TASK INSTRUCTIONS:
Transcribe each line below verbatim; pictures excluded.
*** Begin section ***
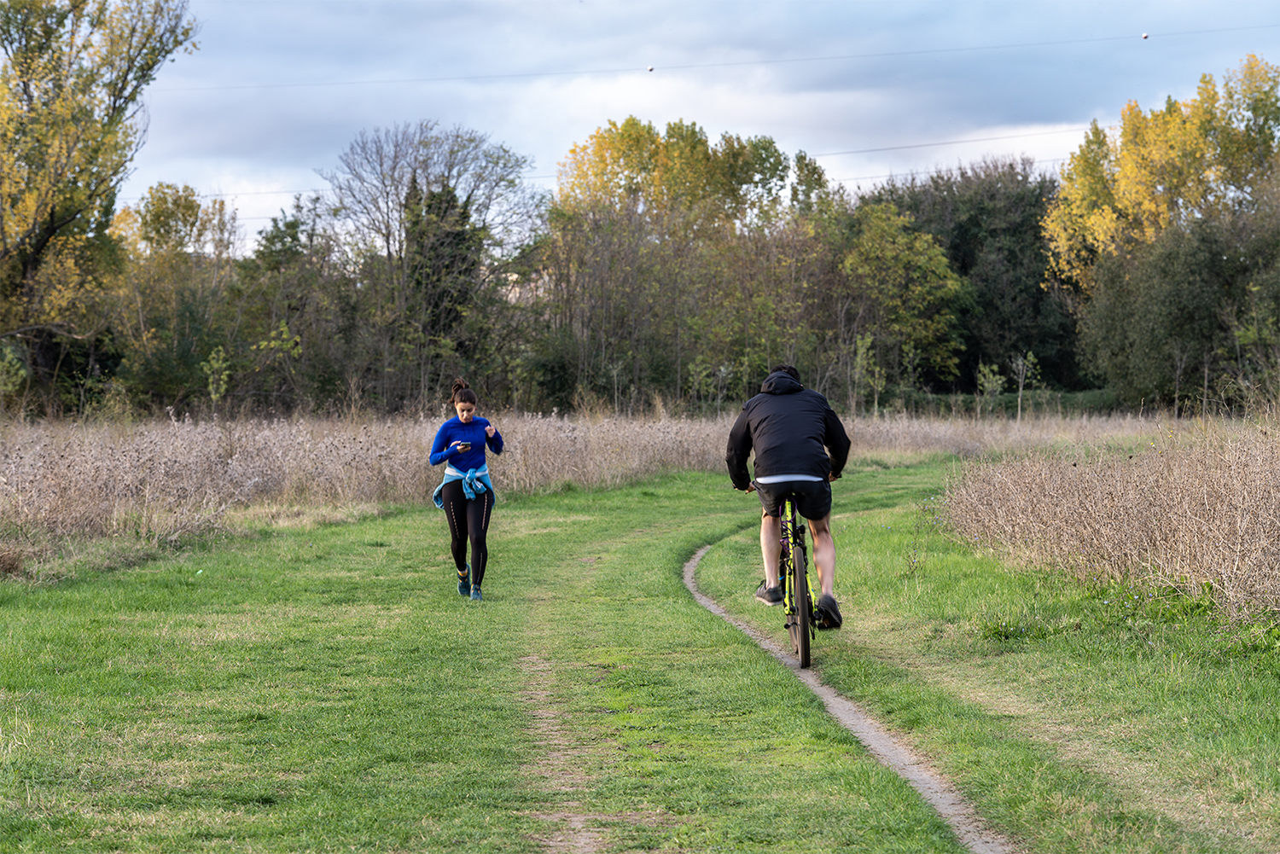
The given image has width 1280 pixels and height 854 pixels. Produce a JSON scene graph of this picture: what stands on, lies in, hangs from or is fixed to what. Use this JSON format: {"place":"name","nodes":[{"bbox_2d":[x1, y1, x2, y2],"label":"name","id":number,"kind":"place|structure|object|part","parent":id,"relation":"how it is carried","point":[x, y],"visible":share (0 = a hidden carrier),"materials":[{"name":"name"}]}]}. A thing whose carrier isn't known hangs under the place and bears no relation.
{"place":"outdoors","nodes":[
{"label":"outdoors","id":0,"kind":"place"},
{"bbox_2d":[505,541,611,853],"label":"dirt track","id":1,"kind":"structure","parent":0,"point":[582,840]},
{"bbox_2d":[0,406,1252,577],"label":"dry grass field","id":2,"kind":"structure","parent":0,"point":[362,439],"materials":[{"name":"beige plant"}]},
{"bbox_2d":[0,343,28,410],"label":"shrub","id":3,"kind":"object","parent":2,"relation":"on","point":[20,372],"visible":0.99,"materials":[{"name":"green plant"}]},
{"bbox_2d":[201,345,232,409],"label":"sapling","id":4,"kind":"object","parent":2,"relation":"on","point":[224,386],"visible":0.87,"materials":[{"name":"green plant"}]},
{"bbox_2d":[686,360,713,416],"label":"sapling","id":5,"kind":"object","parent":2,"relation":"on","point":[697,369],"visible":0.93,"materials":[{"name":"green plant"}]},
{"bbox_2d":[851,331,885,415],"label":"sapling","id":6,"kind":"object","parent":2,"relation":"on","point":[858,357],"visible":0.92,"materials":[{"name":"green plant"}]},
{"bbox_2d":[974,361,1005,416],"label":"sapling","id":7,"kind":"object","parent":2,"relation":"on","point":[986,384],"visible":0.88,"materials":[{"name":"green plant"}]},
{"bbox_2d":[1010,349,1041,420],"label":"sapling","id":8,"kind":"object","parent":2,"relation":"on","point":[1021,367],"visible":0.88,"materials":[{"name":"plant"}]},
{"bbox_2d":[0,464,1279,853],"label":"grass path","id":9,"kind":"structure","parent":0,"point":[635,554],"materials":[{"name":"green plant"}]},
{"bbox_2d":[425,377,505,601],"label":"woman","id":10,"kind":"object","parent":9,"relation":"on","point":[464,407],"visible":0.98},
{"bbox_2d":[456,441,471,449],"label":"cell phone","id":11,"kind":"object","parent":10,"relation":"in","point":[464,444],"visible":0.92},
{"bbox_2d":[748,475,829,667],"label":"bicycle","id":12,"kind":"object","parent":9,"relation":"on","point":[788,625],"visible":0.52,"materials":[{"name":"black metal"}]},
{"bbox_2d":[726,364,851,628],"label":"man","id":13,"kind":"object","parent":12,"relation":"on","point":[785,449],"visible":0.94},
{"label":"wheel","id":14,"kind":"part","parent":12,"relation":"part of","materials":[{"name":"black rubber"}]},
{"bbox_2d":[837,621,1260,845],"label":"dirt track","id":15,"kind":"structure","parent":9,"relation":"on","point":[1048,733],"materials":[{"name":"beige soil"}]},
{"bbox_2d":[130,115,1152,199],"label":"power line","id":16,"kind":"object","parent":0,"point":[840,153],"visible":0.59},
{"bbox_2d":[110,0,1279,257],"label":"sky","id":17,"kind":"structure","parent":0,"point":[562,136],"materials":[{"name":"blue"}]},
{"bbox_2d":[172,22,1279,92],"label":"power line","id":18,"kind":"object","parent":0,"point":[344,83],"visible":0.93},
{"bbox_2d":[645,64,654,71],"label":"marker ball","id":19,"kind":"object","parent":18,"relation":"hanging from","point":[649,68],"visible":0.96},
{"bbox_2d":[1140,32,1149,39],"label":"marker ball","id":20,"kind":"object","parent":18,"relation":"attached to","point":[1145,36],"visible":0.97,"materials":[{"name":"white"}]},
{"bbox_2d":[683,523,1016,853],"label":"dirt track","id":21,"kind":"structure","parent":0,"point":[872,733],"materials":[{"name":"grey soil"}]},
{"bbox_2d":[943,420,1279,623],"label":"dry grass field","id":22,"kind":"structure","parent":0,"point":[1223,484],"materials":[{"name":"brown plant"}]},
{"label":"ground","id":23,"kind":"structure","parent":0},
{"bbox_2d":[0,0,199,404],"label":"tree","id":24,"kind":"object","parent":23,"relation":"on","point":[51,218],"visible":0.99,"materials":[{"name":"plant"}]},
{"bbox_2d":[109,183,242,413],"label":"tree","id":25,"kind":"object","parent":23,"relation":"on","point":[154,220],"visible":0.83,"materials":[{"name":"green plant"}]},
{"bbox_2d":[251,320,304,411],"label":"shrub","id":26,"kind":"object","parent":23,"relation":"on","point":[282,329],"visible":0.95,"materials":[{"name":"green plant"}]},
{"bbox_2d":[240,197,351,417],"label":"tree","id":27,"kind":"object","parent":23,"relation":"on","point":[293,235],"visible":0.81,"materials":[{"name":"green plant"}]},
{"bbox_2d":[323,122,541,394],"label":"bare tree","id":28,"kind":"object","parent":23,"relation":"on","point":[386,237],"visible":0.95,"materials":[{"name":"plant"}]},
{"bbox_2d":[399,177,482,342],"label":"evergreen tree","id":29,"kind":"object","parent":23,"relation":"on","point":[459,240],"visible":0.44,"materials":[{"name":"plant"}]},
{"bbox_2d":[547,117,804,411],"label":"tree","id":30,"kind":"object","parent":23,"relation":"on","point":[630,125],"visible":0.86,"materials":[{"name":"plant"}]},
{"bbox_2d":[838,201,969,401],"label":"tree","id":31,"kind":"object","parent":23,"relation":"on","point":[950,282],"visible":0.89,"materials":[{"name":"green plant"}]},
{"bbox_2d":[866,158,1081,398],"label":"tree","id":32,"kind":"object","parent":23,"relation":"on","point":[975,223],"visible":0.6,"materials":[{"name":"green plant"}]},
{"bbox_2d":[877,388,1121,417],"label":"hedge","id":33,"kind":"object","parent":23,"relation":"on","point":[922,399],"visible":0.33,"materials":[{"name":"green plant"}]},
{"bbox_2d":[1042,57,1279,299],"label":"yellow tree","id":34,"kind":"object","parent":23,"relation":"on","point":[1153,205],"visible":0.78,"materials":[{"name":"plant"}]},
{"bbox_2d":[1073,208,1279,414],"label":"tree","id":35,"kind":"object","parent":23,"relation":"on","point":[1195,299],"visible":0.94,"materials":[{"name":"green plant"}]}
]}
*** End section ***
PROBLEM SOLUTION:
The given image has width 1280 pixels and height 854 pixels. Produce a JSON scene graph of this picture: what stands on, lies in, hangs from or is fixed to what. Use this JSON format: {"place":"name","nodes":[{"bbox_2d":[x1, y1, x2, y2],"label":"name","id":number,"kind":"place|structure|object|part","parent":id,"relation":"how it is carried","point":[x, y],"visible":share (0 = a hidden carrier),"materials":[{"name":"name"}]}]}. A thing whose carrier isn't known hangs under the place and bears no relation.
{"place":"outdoors","nodes":[
{"label":"outdoors","id":0,"kind":"place"},
{"bbox_2d":[505,541,611,853],"label":"dirt track","id":1,"kind":"structure","parent":0,"point":[582,840]},
{"bbox_2d":[0,406,1252,577],"label":"dry grass field","id":2,"kind":"structure","parent":0,"point":[362,439],"materials":[{"name":"beige plant"}]},
{"bbox_2d":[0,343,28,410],"label":"shrub","id":3,"kind":"object","parent":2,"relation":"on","point":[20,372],"visible":0.99,"materials":[{"name":"green plant"}]},
{"bbox_2d":[201,345,232,409],"label":"sapling","id":4,"kind":"object","parent":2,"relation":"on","point":[224,386],"visible":0.87,"materials":[{"name":"green plant"}]},
{"bbox_2d":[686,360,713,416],"label":"sapling","id":5,"kind":"object","parent":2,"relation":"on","point":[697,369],"visible":0.93,"materials":[{"name":"green plant"}]},
{"bbox_2d":[851,331,885,415],"label":"sapling","id":6,"kind":"object","parent":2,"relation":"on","point":[858,357],"visible":0.92,"materials":[{"name":"green plant"}]},
{"bbox_2d":[974,361,1005,416],"label":"sapling","id":7,"kind":"object","parent":2,"relation":"on","point":[986,384],"visible":0.88,"materials":[{"name":"green plant"}]},
{"bbox_2d":[1010,349,1041,420],"label":"sapling","id":8,"kind":"object","parent":2,"relation":"on","point":[1021,367],"visible":0.88,"materials":[{"name":"plant"}]},
{"bbox_2d":[0,464,1279,853],"label":"grass path","id":9,"kind":"structure","parent":0,"point":[635,554],"materials":[{"name":"green plant"}]},
{"bbox_2d":[425,377,505,601],"label":"woman","id":10,"kind":"object","parent":9,"relation":"on","point":[464,407],"visible":0.98},
{"bbox_2d":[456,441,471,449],"label":"cell phone","id":11,"kind":"object","parent":10,"relation":"in","point":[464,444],"visible":0.92},
{"bbox_2d":[748,475,829,667],"label":"bicycle","id":12,"kind":"object","parent":9,"relation":"on","point":[788,625],"visible":0.52,"materials":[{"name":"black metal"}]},
{"bbox_2d":[726,364,851,628],"label":"man","id":13,"kind":"object","parent":12,"relation":"on","point":[785,449],"visible":0.94},
{"label":"wheel","id":14,"kind":"part","parent":12,"relation":"part of","materials":[{"name":"black rubber"}]},
{"bbox_2d":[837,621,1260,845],"label":"dirt track","id":15,"kind":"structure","parent":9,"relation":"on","point":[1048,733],"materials":[{"name":"beige soil"}]},
{"bbox_2d":[130,115,1152,199],"label":"power line","id":16,"kind":"object","parent":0,"point":[840,153],"visible":0.59},
{"bbox_2d":[110,0,1279,257],"label":"sky","id":17,"kind":"structure","parent":0,"point":[562,136],"materials":[{"name":"blue"}]},
{"bbox_2d":[172,22,1279,92],"label":"power line","id":18,"kind":"object","parent":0,"point":[344,83],"visible":0.93},
{"bbox_2d":[645,64,654,71],"label":"marker ball","id":19,"kind":"object","parent":18,"relation":"hanging from","point":[649,68],"visible":0.96},
{"bbox_2d":[1140,32,1149,39],"label":"marker ball","id":20,"kind":"object","parent":18,"relation":"attached to","point":[1145,36],"visible":0.97,"materials":[{"name":"white"}]},
{"bbox_2d":[683,523,1016,853],"label":"dirt track","id":21,"kind":"structure","parent":0,"point":[872,733],"materials":[{"name":"grey soil"}]},
{"bbox_2d":[943,420,1279,623],"label":"dry grass field","id":22,"kind":"structure","parent":0,"point":[1223,484],"materials":[{"name":"brown plant"}]},
{"label":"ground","id":23,"kind":"structure","parent":0},
{"bbox_2d":[0,0,199,404],"label":"tree","id":24,"kind":"object","parent":23,"relation":"on","point":[51,218],"visible":0.99,"materials":[{"name":"plant"}]},
{"bbox_2d":[109,183,242,413],"label":"tree","id":25,"kind":"object","parent":23,"relation":"on","point":[154,220],"visible":0.83,"materials":[{"name":"green plant"}]},
{"bbox_2d":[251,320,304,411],"label":"shrub","id":26,"kind":"object","parent":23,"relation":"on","point":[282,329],"visible":0.95,"materials":[{"name":"green plant"}]},
{"bbox_2d":[240,197,351,417],"label":"tree","id":27,"kind":"object","parent":23,"relation":"on","point":[293,235],"visible":0.81,"materials":[{"name":"green plant"}]},
{"bbox_2d":[323,122,541,394],"label":"bare tree","id":28,"kind":"object","parent":23,"relation":"on","point":[386,237],"visible":0.95,"materials":[{"name":"plant"}]},
{"bbox_2d":[399,177,482,342],"label":"evergreen tree","id":29,"kind":"object","parent":23,"relation":"on","point":[459,240],"visible":0.44,"materials":[{"name":"plant"}]},
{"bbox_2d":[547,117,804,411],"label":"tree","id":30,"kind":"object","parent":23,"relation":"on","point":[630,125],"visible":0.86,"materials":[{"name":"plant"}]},
{"bbox_2d":[838,201,969,401],"label":"tree","id":31,"kind":"object","parent":23,"relation":"on","point":[950,282],"visible":0.89,"materials":[{"name":"green plant"}]},
{"bbox_2d":[866,158,1081,398],"label":"tree","id":32,"kind":"object","parent":23,"relation":"on","point":[975,223],"visible":0.6,"materials":[{"name":"green plant"}]},
{"bbox_2d":[877,388,1121,417],"label":"hedge","id":33,"kind":"object","parent":23,"relation":"on","point":[922,399],"visible":0.33,"materials":[{"name":"green plant"}]},
{"bbox_2d":[1042,57,1279,299],"label":"yellow tree","id":34,"kind":"object","parent":23,"relation":"on","point":[1153,205],"visible":0.78,"materials":[{"name":"plant"}]},
{"bbox_2d":[1073,208,1279,414],"label":"tree","id":35,"kind":"object","parent":23,"relation":"on","point":[1195,299],"visible":0.94,"materials":[{"name":"green plant"}]}
]}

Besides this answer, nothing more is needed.